This is the current state of my work email box right now…
Figure 1: Uuuuugggghhhh.
At this point I am ready to detonate a nuclear bomb in it and just start over. There is no way I will ever sort through that quantity of unread email. Also, I don’t really think I want to. Clearly nothing here has unraveled because I don’t read my email. I am, however, trying to sort my way through my Gmail where all of you lovely darlings email me. That’s where I found this gem of a question…
Most awesome, sexy Dr. Isis,
I am in need of a bit of advice. I’ve begun applying for teaching jobs at small colleges, and one thing all of the job postings have in common is the ability to teach to students of diverse backgrounds. Any advice on how to say my teaching experience isn’t just a bunch of well-off white kids?
Also, here is a super sexy pair of shoes that I make me want to die every time I see them. If only grad student made enough to spare $300 on awesome shoes.
Between the “sexy Isis” part and the recent penis vein post, search engine traffic should be pretty hilarious for the next few weeks. Surely one could use some diversity from today’s three searches for “public fucker’s space.”
But back to diversity.
I think it is great to keep one’s mind geared toward racial parity, but I don’t think that’s always what universities and colleges mean when they ask about “diversity.” Not to say that creating an environment that supports the equitable advancement of everyone, regardless of racial/ethnic/cultural background isn’t important. It is. But it doesn’t totally encompass diversity and “well-off white kids” isn’t necessarily it’s antithesis. A reply to a statement on diversity depends largely on what the institution’s goals for diversity are.
Video 1: After all, rich white kids have problems too.
I think the question is not who you have taught in the last necessarily, but how do you teach in a way that encourages understanding, participation, learning, and advancement from everyone?

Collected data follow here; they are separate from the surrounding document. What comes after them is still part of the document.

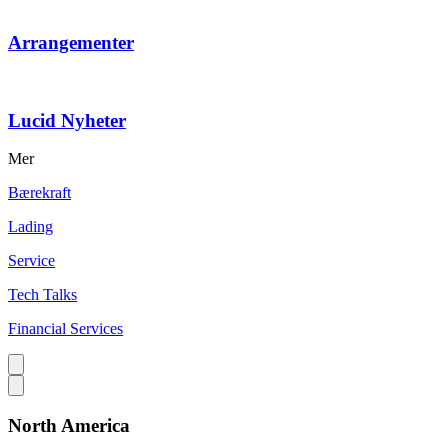
Arrangementer
Lucid Nyheter
Mer
Bærekraft
Lading
Service
Tech Talks
Financial Services
North America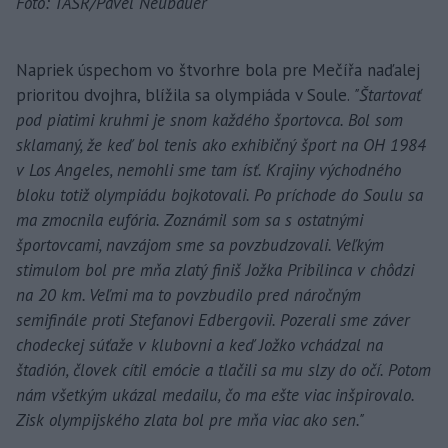
Foto: TASR/Pavel Neubauer
Napriek úspechom vo štvorhre bola pre Mečířa naďalej
prioritou dvojhra, blížila sa olympiáda v Soule.
"Štartovať
pod piatimi kruhmi je snom každého športovca. Bol som
sklamaný, že keď bol tenis ako exhibičný šport na OH 1984
v Los Angeles, nemohli sme tam ísť. Krajiny východného
bloku totiž olympiádu bojkotovali. Po príchode do Soulu sa
ma zmocnila eufória. Zoznámil som sa s ostatnými
športovcami, navzájom sme sa povzbudzovali. Veľkým
stimulom bol pre mňa zlatý finiš Jožka Pribilinca v chôdzi
na 20 km. Veľmi ma to povzbudilo pred náročným
semifinále proti Stefanovi Edbergovii. Pozerali sme záver
chodeckej súťaže v klubovni a keď Jožko vchádzal na
štadión, človek cítil emócie a tlačili sa mu slzy do očí. Potom
nám všetkým ukázal medailu, čo ma ešte viac inšpirovalo.
Zisk olympijského zlata bol pre mňa viac ako sen."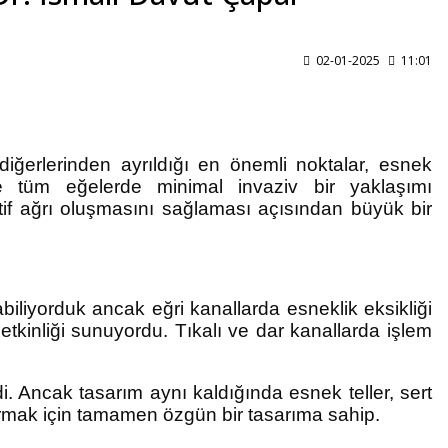
02-01-2025
11:01
iğerlerinden ayrıldığı en önemli noktalar, esnek
ve tüm eğelerde minimal invaziv bir yaklaşımı
tif ağrı oluşmasını sağlaması açısından büyük bir
abiliyorduk ancak eğri kanallarda esneklik eksikliği
kinliği sunuyordu. Tıkalı ve dar kanallarda işlem
di. Ancak tasarım aynı kaldığında esnek teller, sert
dırmak için tamamen özgün bir tasarıma sahip.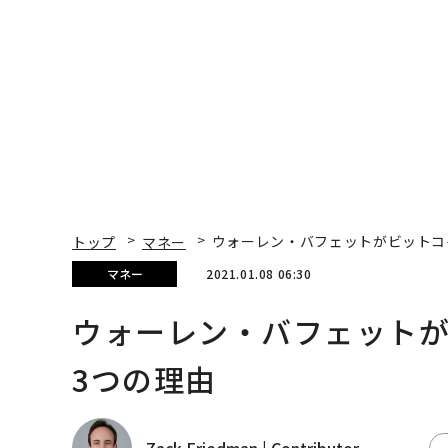
ティブのキャリアに触れ
代ファームの全貌
る1日│CAREER SUMMI
T 2026
トップ
マネー
ウォーレン・バフェットがビットコ
マネー
2021.01.08 06:30
ウォーレン・バフェット
3つの理由
Zack Friedman | Contributor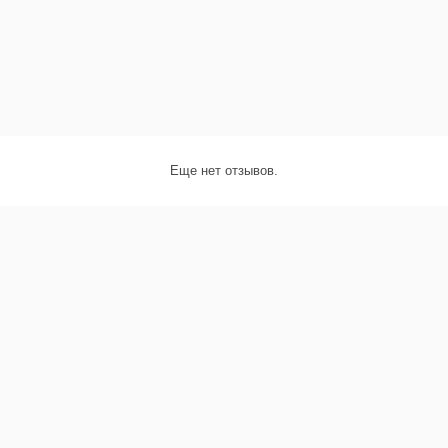
Еще нет отзывов.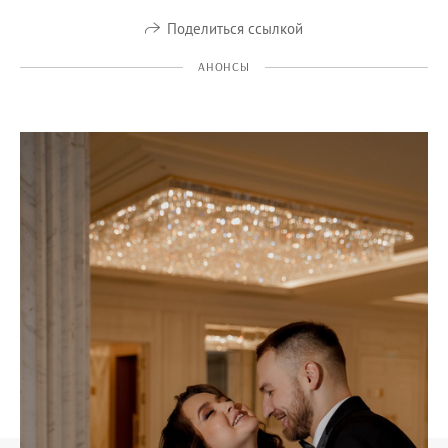
Поделиться ссылкой
АНОНСЫ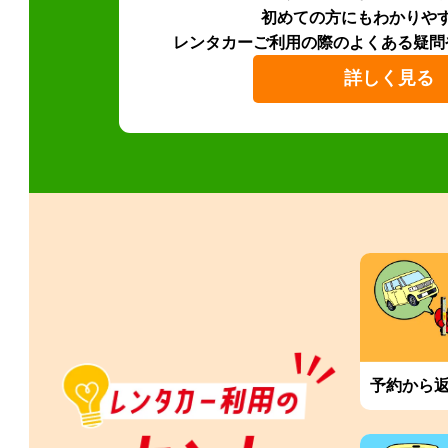
初めての方にもわかりや
レンタカーご利用の際のよくある疑問
詳しく見る
予約から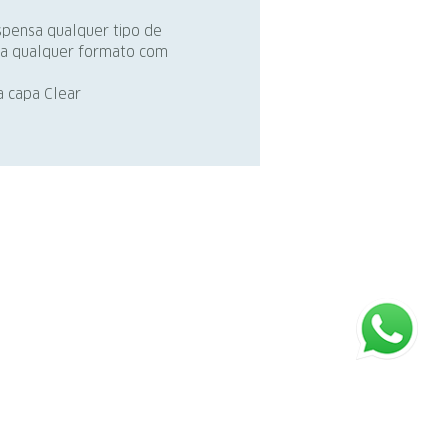
ispensa qualquer tipo de
a a qualquer formato com
a capa Clear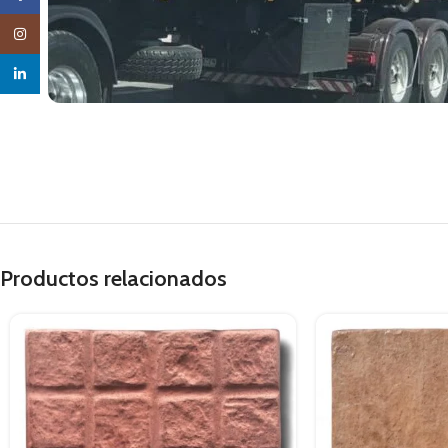
Instagram
linkedin
Productos relacionados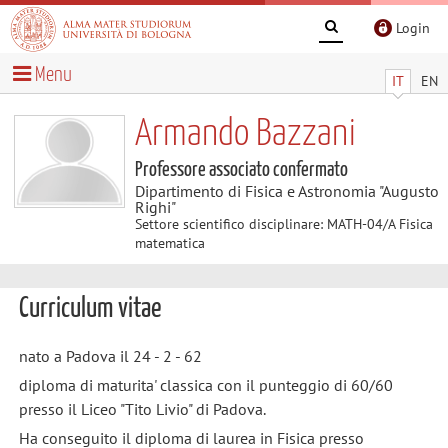
Login
Menu
IT
EN
Armando Bazzani
Professore associato confermato
Dipartimento di Fisica e Astronomia "Augusto
Righi"
Settore scientifico disciplinare: MATH-04/A Fisica
matematica
Curriculum vitae
nato a Padova il 24 - 2 - 62
diploma di maturita' classica con il punteggio di 60/60
presso il Liceo "Tito Livio" di Padova.
Ha conseguito il diploma di laurea in Fisica presso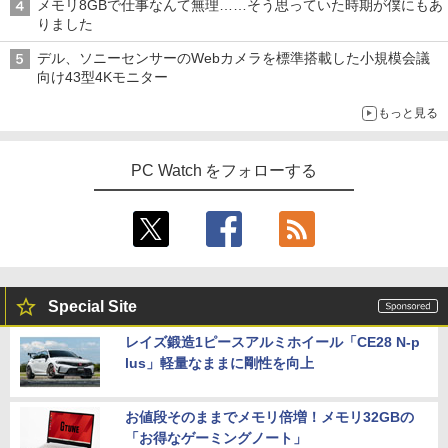
メモリ8GBで仕事なんて無理……そう思っていた時期が僕にもあ
りました
デル、ソニーセンサーのWebカメラを標準搭載した小規模会議
向け43型4Kモニター
もっと見る
PC Watch をフォローする
Special Site
レイズ鍛造1ピースアルミホイール「CE28 N-p
lus」軽量なままに剛性を向上
お値段そのままでメモリ倍増！メモリ32GBの
「お得なゲーミングノート」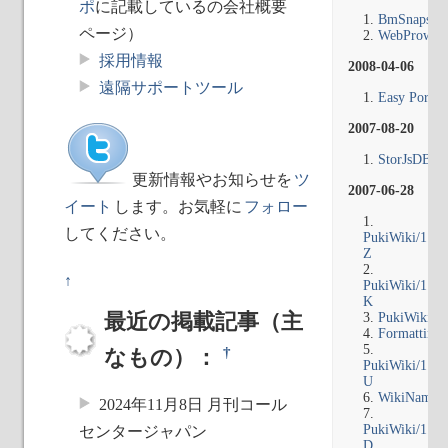
ポ
に記載しているの会社概要
BmSnapsho
ページ）
WebProwl
採用情報
2008-04-06
遠隔サポートツール
Easy Port F
2007-08-20
StorJsDB
更新情報やお知らせを
ツ
2007-06-28
イート
します。お気軽に
フォロー
してください。
PukiWiki/1.4/
Z
↑
PukiWiki/1.4/
K
PukiWiki
最近の掲載記事（主
FormattingR
†
なもの）：
PukiWiki/1.4/
U
WikiName
2024年11月8日 月刊コール
PukiWiki/1.4/
センタージャパン
D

That could mean underrepresented ethnic minorities. Or, it could mean other groups. The university where I did my undergraduate degree had a large LGBT community and a couple of my professors were advisors to professional LGBT student groups and there was a strong commitment there toward their advancement.
The state where I completed my undergraduate degree is also a crazy hodgepodge of economic extremes. Areas of extreme poverty and extreme affluence butted up against each other. The quality of pre-college education closely mirrors the economic environment. More affluent areas generally generate more prepared college freshmen. More empoverished areas generally generate less prepared students and both of these groups converged upon the same college and ended up in the same freshman-level courses. In my post-graduate life, I have befriended some of the faculty who taught my courses and it is interesting to listen to them reflect on teaching a single course of people with such varying levels of preparedness.
I am currently toying with the idea of applying for a job teaching interdisciplinary material to a very diverse group of students – medical students, engineers, and life sciences students. The job application there asks for a statement on how one would approach a diverse group of students from different disciplines. That’s not necessarily racial/cultural diversity and here the college has a very specific idea of diversity.
I think that answering this question is an opportunity to demonstrate yourself to be a thoughtful, reflective individual. If, as your letter intimates, you have been teaching for a while, you probably have had an opportunity to teach a diverse group of students. What has that meant for you and how have you been successful at it? What tools have you developed as a result of these interactions that you can now bring to the table? But, most importantly,consider this an opportunity to communicate how you will help a university or college acheive its diversity goals and not necessarily a hoop that must be jumped through.
Assuming, of course, you know what a college or university’s diversity goals are. You should probably find that out first.